Steigende Einkommen könnten mehr Rentner mitfinanzieren

Um bis 2050 die Nettozuwanderung bei 400.000 im Jahr zu halten, bedarf es erheblicher Anstrengungen. Insgesamt müssten rund 14 Millionen Menschen einen Platz in dieser Gesellschaft finden. Bislang kommen die Neubürger zu drei Vierteln aus dem übrigen Europa. Die kulturellen Hürden sind entsprechend niedrig, die Integration vergleichsweise leicht. Doch dieses Reservoir wird in wenigen Jahren erschöpft sein: weil die Krise dort irgendwann vorbei sein wird und der Abwanderungsdruck entsprechend abnimmt, weil auch dort der Nachwuchs knapp wird.

Um den Zielwert von 400 000 zu erreichen, müsste Deutschland eine aktive Einwanderungspolitik betreiben, die in Ländern mit hohen Geburtenraten ansetzt: in Indien beispielsweise oder in Teilen Afrikas. Länder mit größerer kultureller Distanz zu uns. Der Integrationsaufwand wäre erheblich. Auf jeden Fall würde eine Einwanderung in dieser Größenordnung diese Gesellschaft gründlich verändern.

Sicher, es gibt noch eine weitere Handlungsoption gegen die demografische Falle: die Steigerung der Produktivität. Rasch steigende Einkommen könnten locker eine größere Zahl von Ruheständlern mitfinanzieren. Denkbar, dass die heraufziehende Roboterrevolution solche Produktivitätssprünge ermöglicht. Aber das ist reines Wunschdenken: Der tatsächlich gemessene Produktivitätsfortschritt ist überall im Westen fast zum Erliegen gekommen.

Ein "Gedankenaustausch" über die demografischen Aussichten sollte sich nicht auf das Wünschenswerte beschränken, sondern das Notwendige und das Machbare ins Visier nehmen. Wer sich immer nur in sehr kleinen Schritten voranbewegt und manchmal sogar rückwärts (wie bei der Rente mit 63), der kommt nie ans Ziel.

Die Wirtschaftstermine der Woche

MONTAG

WASHINGTON - Amerikas weitere Aussichten - Der IWF veröffentlich seinen Bericht über die US-Wirtschaft. Zeitgleich berichten die US-Statistiker über die Industrieproduktion im Mai.
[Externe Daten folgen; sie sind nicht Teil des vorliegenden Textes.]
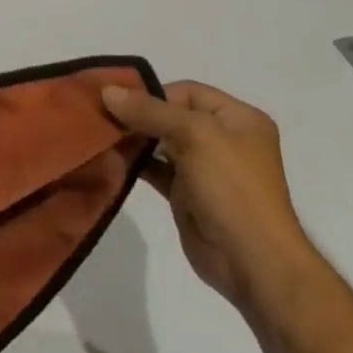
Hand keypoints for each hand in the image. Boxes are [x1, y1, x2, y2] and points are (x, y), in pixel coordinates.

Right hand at [102, 80, 321, 315]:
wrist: (252, 262)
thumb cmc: (232, 188)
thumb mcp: (194, 135)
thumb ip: (150, 110)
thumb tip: (107, 90)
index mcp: (238, 119)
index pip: (188, 92)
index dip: (155, 94)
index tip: (120, 102)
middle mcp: (223, 139)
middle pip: (172, 115)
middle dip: (139, 114)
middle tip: (102, 114)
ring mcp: (205, 168)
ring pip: (161, 142)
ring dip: (134, 138)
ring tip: (101, 134)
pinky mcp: (187, 194)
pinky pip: (156, 169)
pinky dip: (136, 162)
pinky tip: (112, 158)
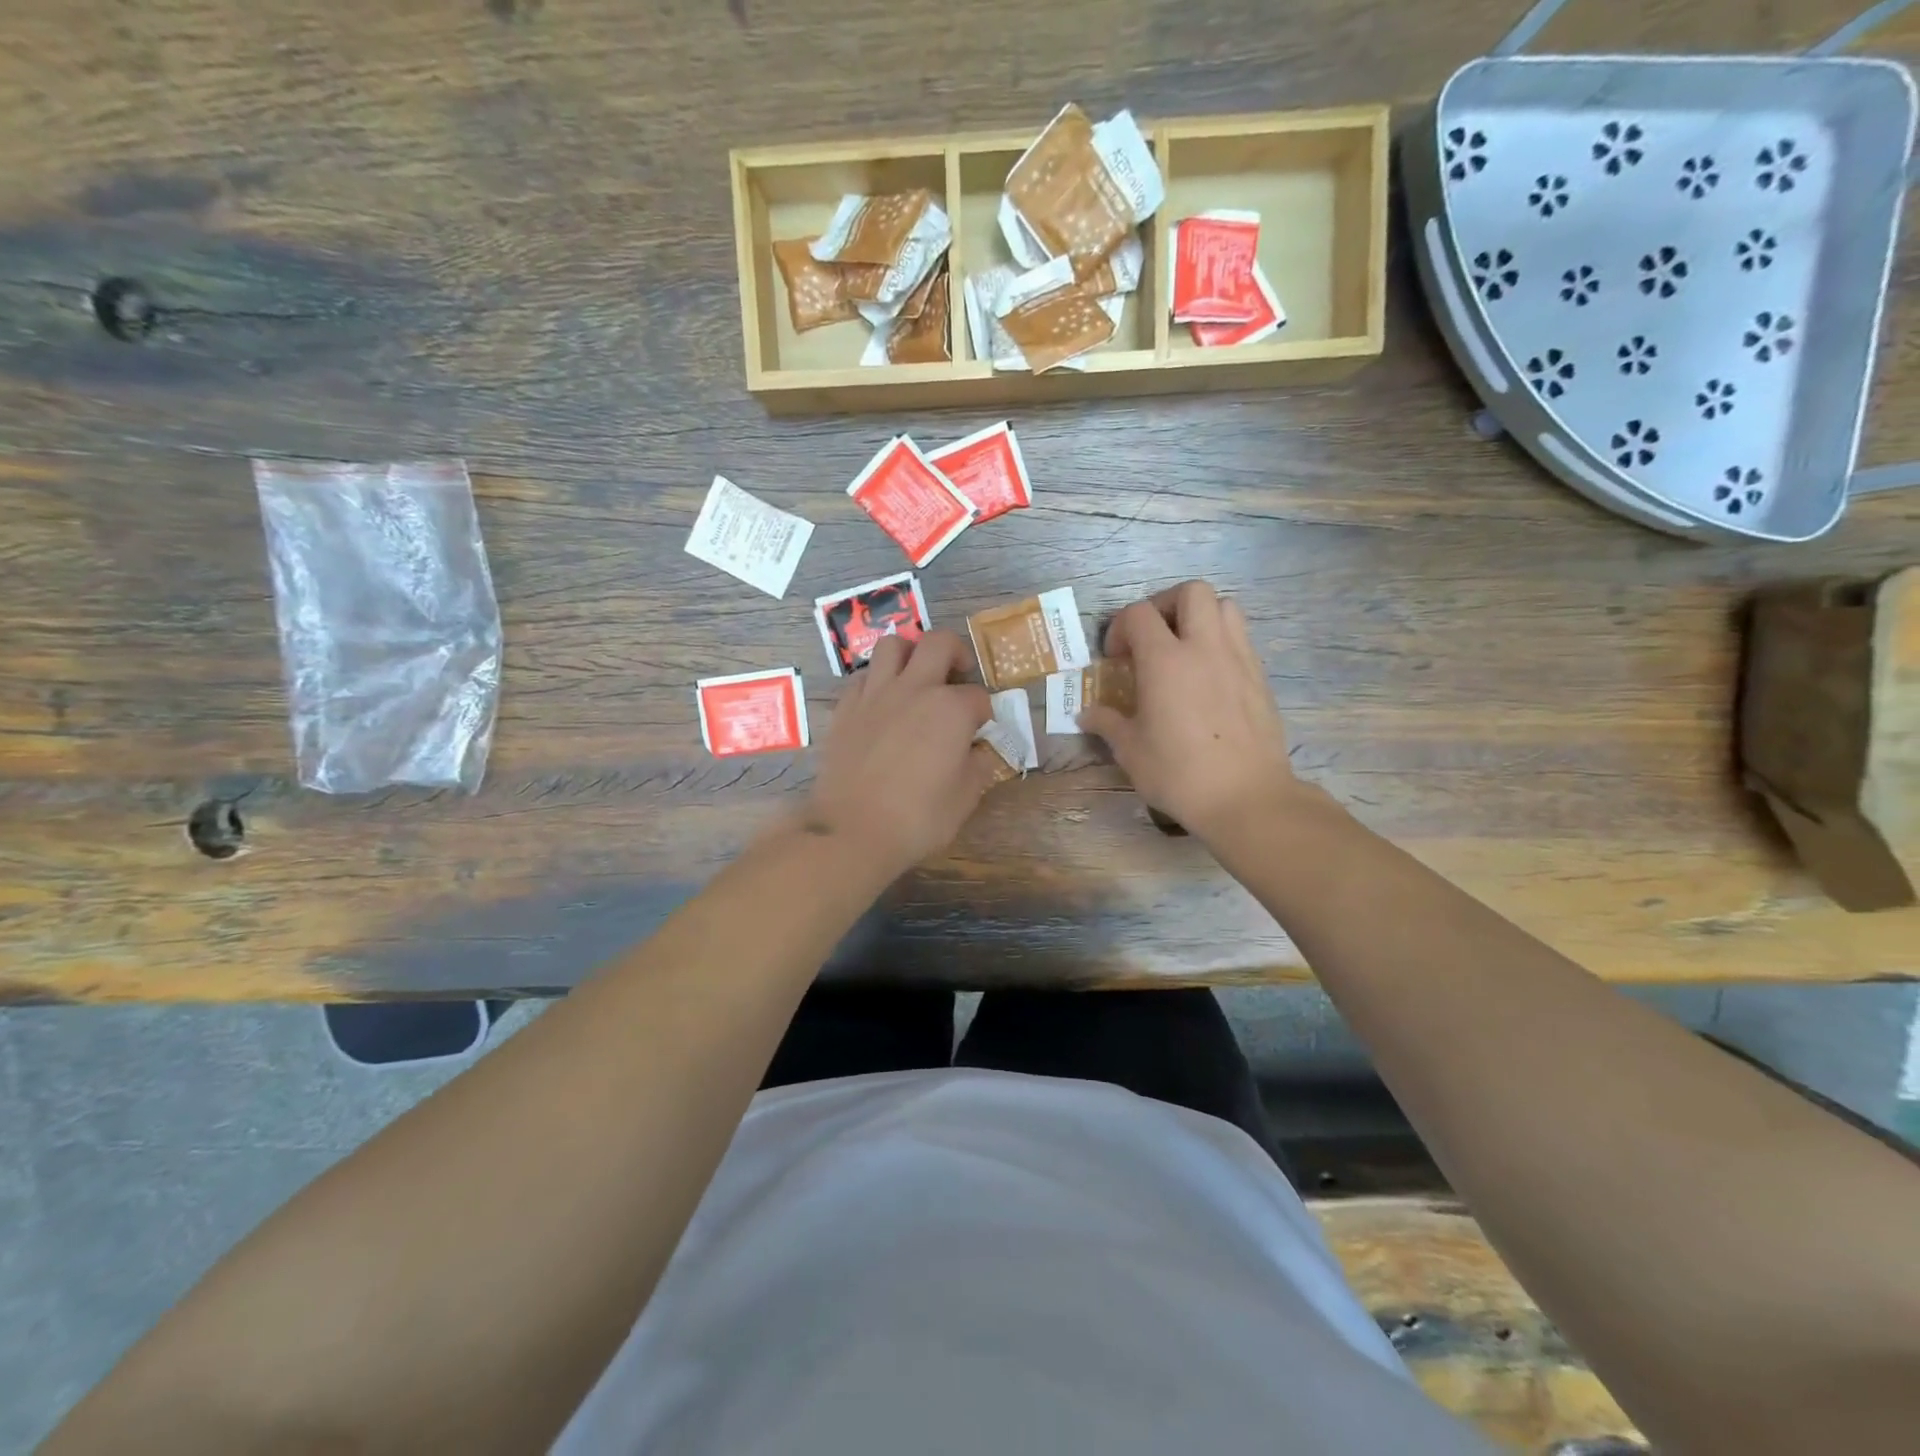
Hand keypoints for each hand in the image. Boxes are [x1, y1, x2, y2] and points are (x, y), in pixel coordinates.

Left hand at [800, 630, 999, 878]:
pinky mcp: (845, 708)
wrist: (852, 830)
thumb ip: (978, 766)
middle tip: (958, 673)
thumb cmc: (918, 818)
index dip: (985, 713)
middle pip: (938, 643)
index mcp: (951, 709)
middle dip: (955, 652)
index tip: (982, 730)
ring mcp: (875, 694)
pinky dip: (877, 681)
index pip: (979, 697)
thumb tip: (977, 751)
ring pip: (893, 645)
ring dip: (910, 653)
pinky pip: (863, 677)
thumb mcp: (965, 798)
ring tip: (916, 676)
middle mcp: (915, 689)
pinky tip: (882, 702)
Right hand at [1078, 581, 1314, 843]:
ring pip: (1224, 606)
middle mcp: (1204, 647)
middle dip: (1165, 605)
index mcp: (1165, 661)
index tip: (1116, 657)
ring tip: (1184, 648)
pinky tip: (1208, 676)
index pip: (1139, 614)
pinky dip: (1221, 641)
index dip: (1120, 627)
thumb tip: (1086, 714)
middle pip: (1190, 592)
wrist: (1246, 797)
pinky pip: (1241, 637)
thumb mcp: (1131, 751)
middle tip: (1153, 637)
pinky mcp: (1259, 676)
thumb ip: (1107, 723)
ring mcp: (1238, 658)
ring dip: (1200, 616)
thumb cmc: (1179, 774)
SALVADOR/BRASILIEN - La Ola - Bundeskanzlerin Angela Merkel absolviert Termine am Rande des deutschen WM-Auftakts.

DIENSTAG

BERLIN - Gedanken der Babyboomer - Innenminister de Maizière spricht mit ausgewählten 50-Jährigen über deren Haltung zu demografischen Fragen.
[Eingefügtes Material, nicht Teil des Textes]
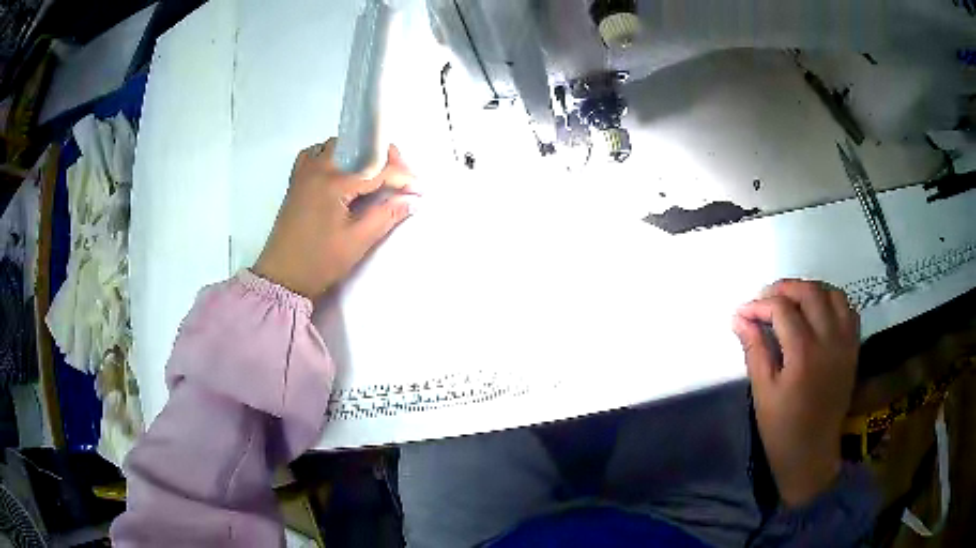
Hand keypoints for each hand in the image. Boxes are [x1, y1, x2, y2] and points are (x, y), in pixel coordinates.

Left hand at [253, 138, 415, 298]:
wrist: (282, 277)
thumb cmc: (319, 261)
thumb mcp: (357, 241)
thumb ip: (387, 216)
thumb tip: (413, 200)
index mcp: (333, 182)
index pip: (376, 168)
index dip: (402, 176)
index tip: (418, 189)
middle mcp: (318, 167)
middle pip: (358, 146)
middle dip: (384, 157)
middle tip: (400, 178)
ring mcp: (305, 171)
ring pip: (338, 145)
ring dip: (360, 153)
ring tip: (376, 173)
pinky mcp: (297, 180)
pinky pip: (316, 153)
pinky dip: (334, 155)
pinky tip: (343, 169)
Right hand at [732, 279, 859, 506]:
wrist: (812, 454)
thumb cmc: (782, 429)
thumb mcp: (762, 393)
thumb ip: (754, 350)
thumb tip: (739, 318)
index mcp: (804, 354)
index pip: (782, 309)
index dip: (759, 305)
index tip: (742, 313)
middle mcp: (829, 341)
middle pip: (810, 292)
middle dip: (784, 288)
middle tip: (765, 299)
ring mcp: (845, 343)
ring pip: (833, 294)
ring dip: (810, 290)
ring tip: (792, 301)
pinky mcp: (853, 350)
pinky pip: (848, 310)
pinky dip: (832, 302)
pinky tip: (818, 312)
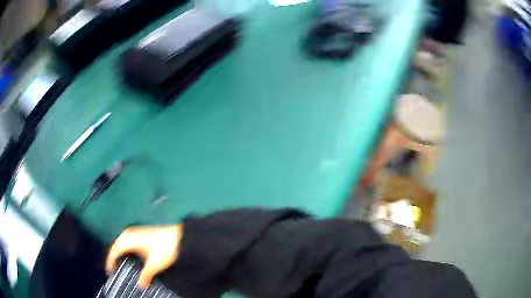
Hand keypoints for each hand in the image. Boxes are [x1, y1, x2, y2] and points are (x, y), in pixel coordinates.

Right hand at [106, 224, 183, 287]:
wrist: (178, 232)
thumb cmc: (165, 247)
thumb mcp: (155, 264)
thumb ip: (145, 275)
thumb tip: (140, 285)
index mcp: (127, 240)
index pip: (113, 251)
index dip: (109, 262)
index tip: (109, 272)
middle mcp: (128, 234)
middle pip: (116, 247)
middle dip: (114, 259)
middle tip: (115, 271)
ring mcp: (134, 231)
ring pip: (122, 244)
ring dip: (121, 255)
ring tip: (122, 267)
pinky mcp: (140, 233)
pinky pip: (128, 242)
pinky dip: (127, 251)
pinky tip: (132, 259)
WASHINGTON/LONDON - Inflation im Anzug? - Während in Europa wieder mal das Deflationsgespenst spukt, gibt es neue Zahlen zum Anstieg der US-amerikanischen und der britischen Verbraucherpreise.

TOKIO - Autoriese unter Druck - Toyota bittet zur Hauptversammlung.

MITTWOCH

ESSEN - "Big T" in Trouble - Fortsetzung des Prozesses vor dem Landgericht Essen gegen den ehemaligen Arcandor-Chef Thomas Middelhoff wegen des Vorwurfs der Untreue

WASHINGTON - Tapering in Action - Der Offenmarktausschuss der US-Notenbank Fed entscheidet über den Kurs. Chairwoman Janet Yellen berichtet der Presse. Allmählich sei es Zeit für eine schnellere Straffung, meinen die Volkswirte der Commerzbank.

DONNERSTAG

BERLIN - Überschuss-Frage - US-Finanzminister Jacob Lew besucht Deutschland und dürfte sich wieder mal deutlich über den deutschen Leistungsbilanzüberschuss beschweren.

LUXEMBURG - Regierung von Euro-Land - Eine Woche vor dem EU-Gipfel, bei dem die Regierungschef sich gegenseitig ihre Wirtschaftspolitik absegnen ("Europäisches Semester"), treffen sich die Finanzminister der Euro-Zone.

FREITAG

LUXEMBURG - Geldfragen - Treffen der Finanzminister der gesamten EU.